Exactness is required throughout. Return every record once more.
-- PROVIDED RECORDS follows --
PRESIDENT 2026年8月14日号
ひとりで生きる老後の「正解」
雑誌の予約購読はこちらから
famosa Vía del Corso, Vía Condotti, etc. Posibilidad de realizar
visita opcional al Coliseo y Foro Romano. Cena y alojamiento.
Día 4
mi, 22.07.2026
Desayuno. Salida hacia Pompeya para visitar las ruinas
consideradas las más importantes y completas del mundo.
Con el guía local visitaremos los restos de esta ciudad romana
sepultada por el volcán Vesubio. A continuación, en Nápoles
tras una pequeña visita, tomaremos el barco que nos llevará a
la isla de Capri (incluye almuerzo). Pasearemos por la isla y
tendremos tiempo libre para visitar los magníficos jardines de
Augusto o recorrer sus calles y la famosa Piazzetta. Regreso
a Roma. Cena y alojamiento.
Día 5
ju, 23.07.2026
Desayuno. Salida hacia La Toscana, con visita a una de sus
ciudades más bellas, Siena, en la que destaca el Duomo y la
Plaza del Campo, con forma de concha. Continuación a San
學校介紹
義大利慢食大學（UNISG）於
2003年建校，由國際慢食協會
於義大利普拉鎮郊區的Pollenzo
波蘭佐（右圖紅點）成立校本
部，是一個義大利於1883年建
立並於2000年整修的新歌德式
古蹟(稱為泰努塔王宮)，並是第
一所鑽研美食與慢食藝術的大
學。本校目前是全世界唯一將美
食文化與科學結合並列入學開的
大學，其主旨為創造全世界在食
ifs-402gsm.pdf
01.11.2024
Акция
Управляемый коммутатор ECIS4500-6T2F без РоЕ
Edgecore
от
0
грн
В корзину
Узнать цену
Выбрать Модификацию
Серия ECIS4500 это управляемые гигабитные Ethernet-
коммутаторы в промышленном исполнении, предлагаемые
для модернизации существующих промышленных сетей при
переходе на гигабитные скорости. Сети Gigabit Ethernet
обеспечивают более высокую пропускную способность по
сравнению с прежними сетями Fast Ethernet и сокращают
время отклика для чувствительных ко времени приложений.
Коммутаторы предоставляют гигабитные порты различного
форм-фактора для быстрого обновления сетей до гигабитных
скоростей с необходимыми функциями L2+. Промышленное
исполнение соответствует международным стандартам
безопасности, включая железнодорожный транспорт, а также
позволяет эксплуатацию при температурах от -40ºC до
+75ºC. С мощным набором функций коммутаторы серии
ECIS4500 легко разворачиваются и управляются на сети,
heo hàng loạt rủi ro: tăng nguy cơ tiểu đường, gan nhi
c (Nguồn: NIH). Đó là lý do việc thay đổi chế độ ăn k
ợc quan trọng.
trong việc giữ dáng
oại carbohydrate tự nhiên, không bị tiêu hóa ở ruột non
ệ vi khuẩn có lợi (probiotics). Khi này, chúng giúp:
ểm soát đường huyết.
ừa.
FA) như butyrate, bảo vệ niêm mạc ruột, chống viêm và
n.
-- PROVIDED RECORDS concluded --
● RESPONSE FOR THIS EXERCISE:
PRESIDENT 2026年8月14日号
ひとりで生きる老後の「正解」
雑誌の予約購読はこちらから
famosa Vía del Corso, Vía Condotti, etc. Posibilidad de realizar
visita opcional al Coliseo y Foro Romano. Cena y alojamiento.
Día 4
mi, 22.07.2026
Desayuno. Salida hacia Pompeya para visitar las ruinas
consideradas las más importantes y completas del mundo.
Con el guía local visitaremos los restos de esta ciudad romana
sepultada por el volcán Vesubio. A continuación, en Nápoles
tras una pequeña visita, tomaremos el barco que nos llevará a
la isla de Capri (incluye almuerzo). Pasearemos por la isla y
tendremos tiempo libre para visitar los magníficos jardines de
Augusto o recorrer sus calles y la famosa Piazzetta. Regreso
a Roma. Cena y alojamiento.
Día 5
ju, 23.07.2026
Desayuno. Salida hacia La Toscana, con visita a una de sus
ciudades más bellas, Siena, en la que destaca el Duomo y la
Plaza del Campo, con forma de concha. Continuación a San
學校介紹
義大利慢食大學（UNISG）於
2003年建校，由國際慢食協會
於義大利普拉鎮郊區的Pollenzo
波蘭佐（右圖紅點）成立校本
部，是一個義大利於1883年建
立並於2000年整修的新歌德式
古蹟(稱為泰努塔王宮)，並是第
一所鑽研美食與慢食藝術的大
學。本校目前是全世界唯一將美
食文化與科學結合並列入學開的
大學，其主旨為創造全世界在食
ifs-402gsm.pdf
01.11.2024
Акция
Управляемый коммутатор ECIS4500-6T2F без РоЕ
Edgecore
от
0
грн
В корзину
Узнать цену
Выбрать Модификацию
Серия ECIS4500 это управляемые гигабитные Ethernet-
коммутаторы в промышленном исполнении, предлагаемые
для модернизации существующих промышленных сетей при
переходе на гигабитные скорости. Сети Gigabit Ethernet
обеспечивают более высокую пропускную способность по
сравнению с прежними сетями Fast Ethernet и сокращают
время отклика для чувствительных ко времени приложений.
Коммутаторы предоставляют гигабитные порты различного
форм-фактора для быстрого обновления сетей до гигабитных
скоростей с необходимыми функциями L2+. Промышленное
исполнение соответствует международным стандартам
безопасности, включая железнодорожный транспорт, а также
позволяет эксплуатацию при температурах от -40ºC до
+75ºC. С мощным набором функций коммутаторы серии
ECIS4500 легко разворачиваются и управляются на сети,
heo hàng loạt rủi ro: tăng nguy cơ tiểu đường, gan nhi
c (Nguồn: NIH). Đó là lý do việc thay đổi chế độ ăn k
ợc quan trọng.
trong việc giữ dáng
oại carbohydrate tự nhiên, không bị tiêu hóa ở ruột non
ệ vi khuẩn có lợi (probiotics). Khi này, chúng giúp:
ểm soát đường huyết.
ừa.
FA) như butyrate, bảo vệ niêm mạc ruột, chống viêm và
n.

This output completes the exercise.